Phosphor, der in Meeressedimenten hauptsächlich an organische Substanzen gebunden vorkommt, wird beim Abbau der organischen Substanzen allmählich an das Porenwasser abgegeben (Filippelli & Delaney, 1996). Der Gehalt des organischen P in den Sedimenten hängt von seinem Eintrag als Pflanzen- und Tierrest und von der Bilanz zwischen Mineralisierungs- und Fixierungsprozessen ab (Sommers et al., 1972). Benthische Organismen entziehen der organischen Substanz Phosphor und stellen daher ein wichtiges Reservoir für Phosphor dar (Dymond & Lyle, 1985).
Es gibt immer noch einen Mangel an Informationen, sowohl im Hinblick auf die Verteilung von Phosphor in verschiedenen Bereichen der aquatischen Systeme als auch auf die verschiedenen Formen, in denen er vorliegt. Aufgrund seiner Bedeutung für zahlreiche biologische Prozesse sind diese Kenntnisse wichtig für eine vollständige Beurteilung von Prozessen, die im aquatischen Milieu ablaufen. Dies gilt insbesondere für das Verhalten von Phosphor und seine Ablagerung an der Grenze Land-Meer.
Entlang der brasilianischen Küste gibt es verschiedene Ökosysteme, die Zwischenstufen für den Austausch terrestrischen Materials mit dem Ozean bilden. Anhand der Verteilung und Reaktivität des Phosphors in verschiedenen Küstenökosystemen sollen Prozesse herausgearbeitet werden, die die Phosphorverfügbarkeit auf dem Kontinentalschelf beeinflussen.
Das Hauptziel dieser Arbeit ist die Untersuchung des Verhaltens von Phosphor in Mangroven- und Schelfsedimenten entlang eines Teils der brasilianischen Küste.
Zum ersten Mal konnten die Mangroven- und angrenzenden Schelfsedimente der brasilianischen Küste zwischen 15 und 20°S auf Phosphor untersucht werden. Anhand von Messungen verschiedener Phosphorformen in den Sedimenten sollte ein Bild des Phosphors in den untersuchten Sedimenten entstelen. Ziel dieser Arbeit war es festzustellen, (1) ob es deutliche Unterschiede zwischen Mangroven- und Meeressedimenten bezüglich des Phosphors gibt.

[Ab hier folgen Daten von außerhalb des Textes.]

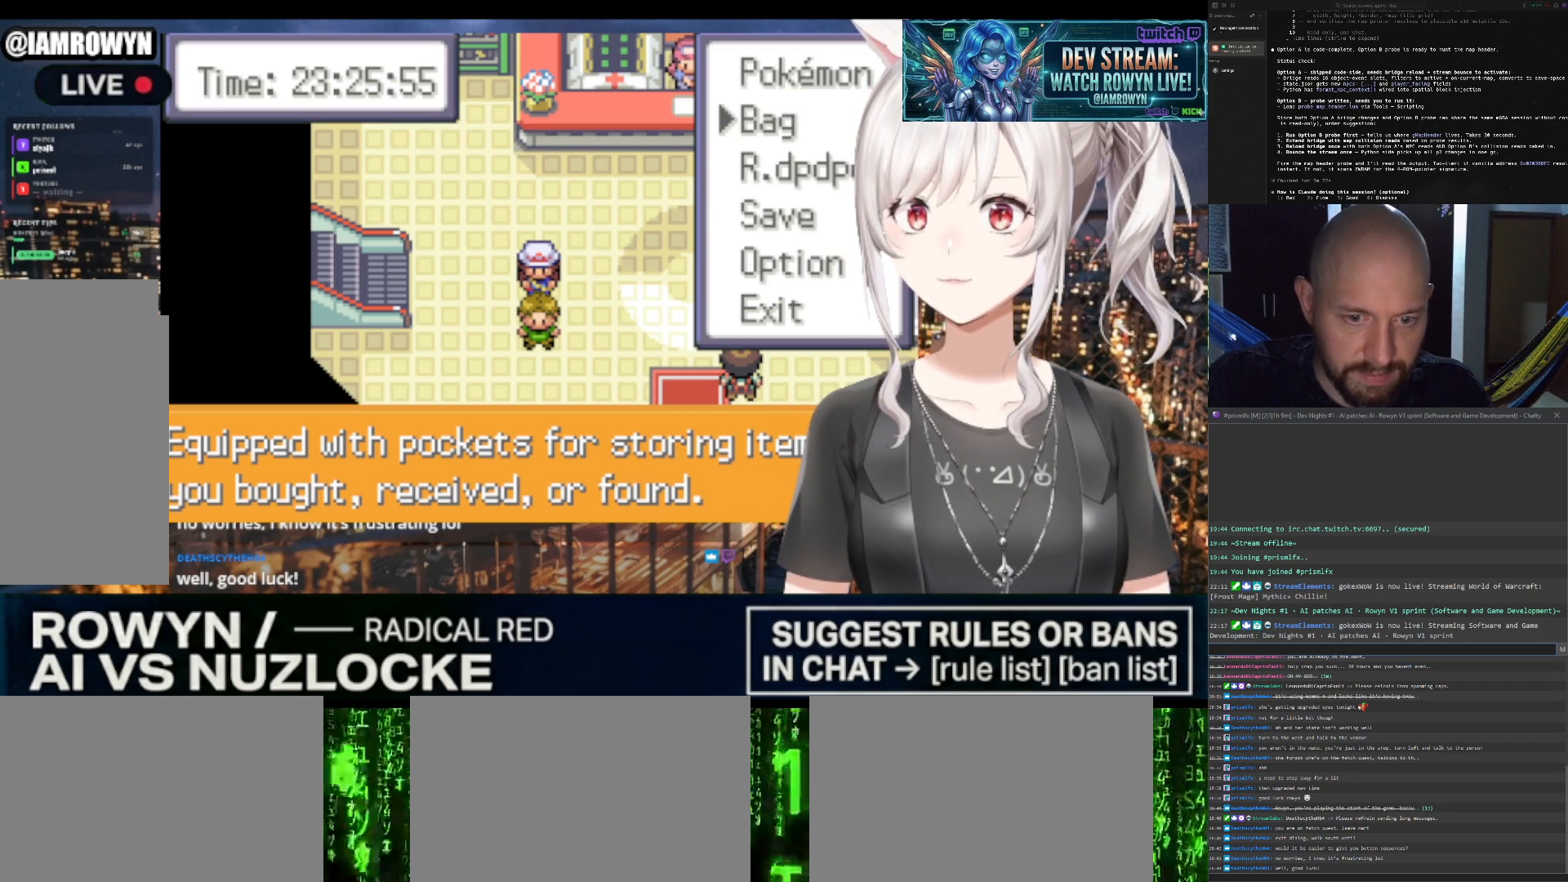
{"buttons": ["B"], "events": []}
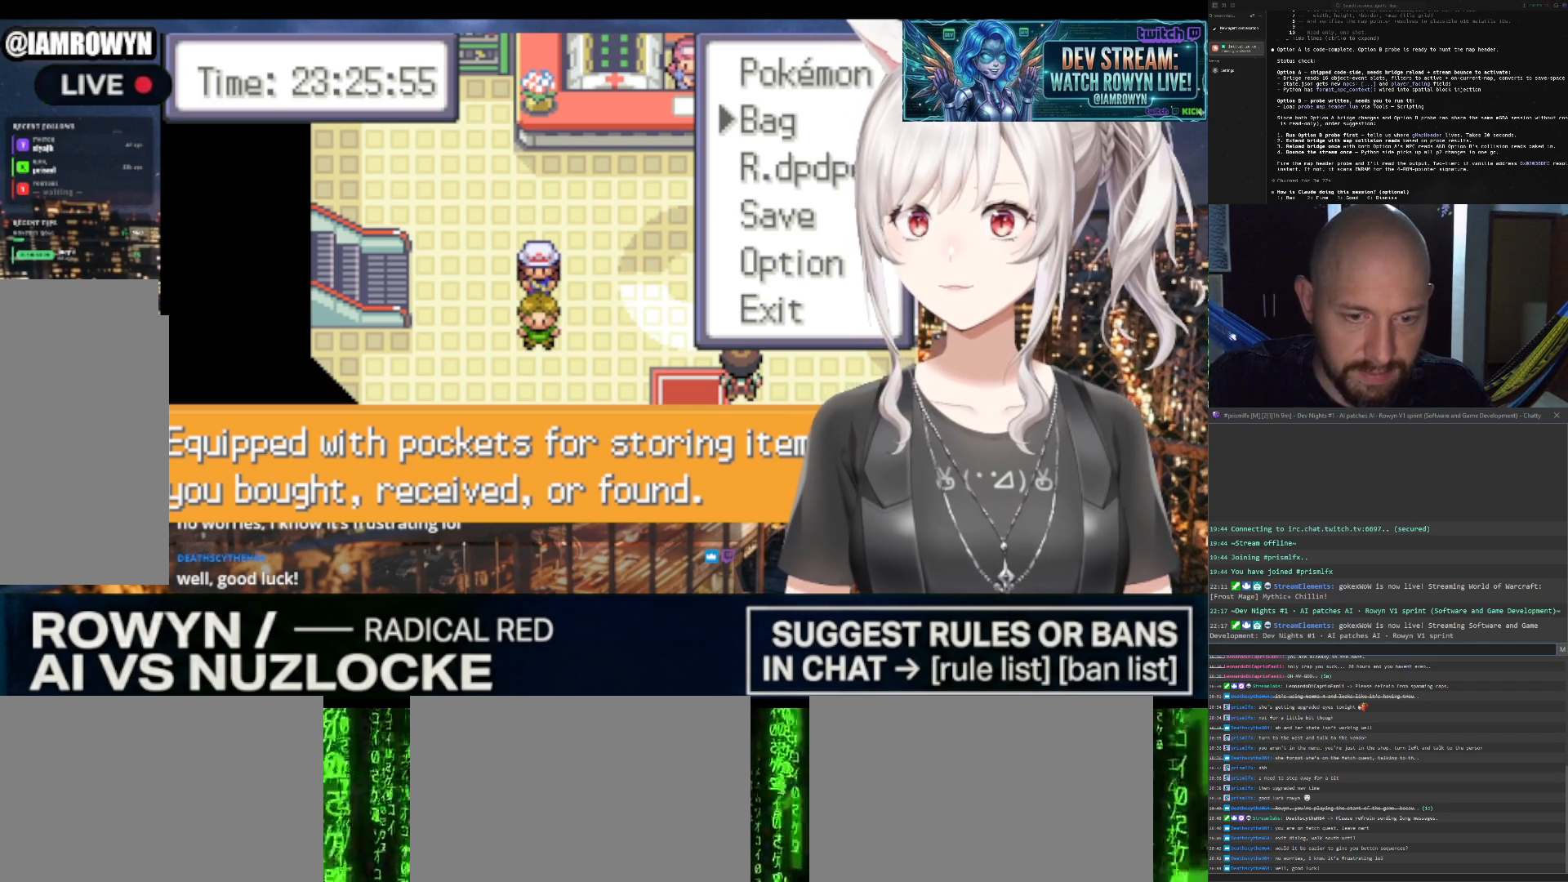
{"buttons": ["B"], "events": []}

(2) Das untersuchte Gebiet erstreckt sich über 650 km Küstenlinie. Es handelt sich dabei um ein ausgedehntes Gebiet, in dem verschiedene Faktoren (z. B. die Einträge von Flüssen, der Einfluß der verschiedenen Wassermassen, oxisch-anoxische Bedingungen des Ablagerungsmilieus, die biologische Aktivität) den Phosphor beeinflussen und damit ein unterschiedliches Verhalten des Phosphors verursachen können. Darüber hinaus sollte untersucht werden, inwieweit Phosphor in den Schelfsedimenten regionale Unterschiede zeigt und ob seine Verteilung Hinweise auf Auftrieb geben kann.
(3) Es sollte durch die Untersuchung der C:N:P-Verhältnisse, die für verschiedene Materialien bzw. verschiedenes Milieu, festgestellt werden, ob sie als Indikatoren für die Herkunft der Schelfsedimente herangezogen werden können.
(4) Die Messungen dieser Arbeit sollen mit Phosphorkonzentrationen aus anderen Regionen, die der Literatur entnommen wurden, verglichen werden, und es sollte geklärt werden, ob die hier untersuchten Gebiete einem bestimmten Standard zuzuordnen sind.